La scène électronique tunisienne va-t-elle enfin connaître l’explosion qu’elle mérite ?
Une scène électronique qui ne demande qu’à s’ouvrir au monde
Des hauteurs de Sidi Bou Saïd (سيدي بو سعيد), un panorama magnifique s’offre à vous : en face, les thermes de Korbous et entre les deux, la méditerranée qui apporte un peu de fraîcheur sur les journées brûlantes de la côte tunisienne. La halte dans ce village aux maisons blanches et bleu est un passage obligé pour quiconque visite Tunis. D’en haut, on ne se douterait presque pas qu’une fois la nuit tombée, la capitale résonne aux sonorités de la house et de la techno. Et pourtant, depuis quelques années, de nombreux lieux culturels et collectifs ont vu le jour. Leur point névralgique : Tunis. État des lieux d’une scène électronique tunisienne qui ne demande qu’à s’ouvrir au monde.

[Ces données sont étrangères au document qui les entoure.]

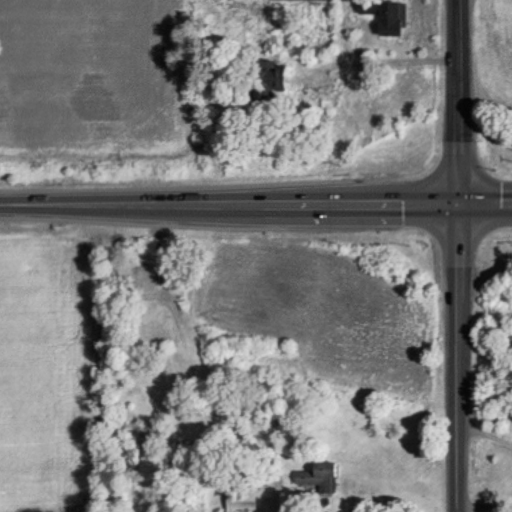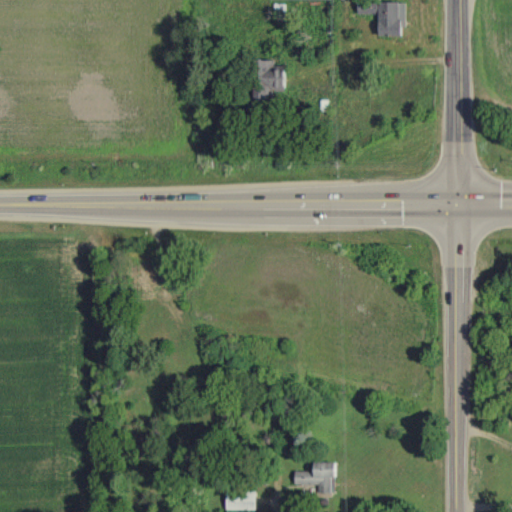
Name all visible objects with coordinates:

« Under Couvre Feu », un précurseur de la fête libre et engagée
Avant l’arrivée des Dunes Électroniques en 2014 et d’autres grands événements rassemblant les amateurs de house et de techno, la jeunesse tunisienne vivait déjà au rythme des musiques électroniques. La preuve avec cette vidéo datant du 5 février 2011 et filmée lors de l’événement « Under Couvre Feu » se déroulant pendant le couvre-feu décrété sur Tunis et sa région.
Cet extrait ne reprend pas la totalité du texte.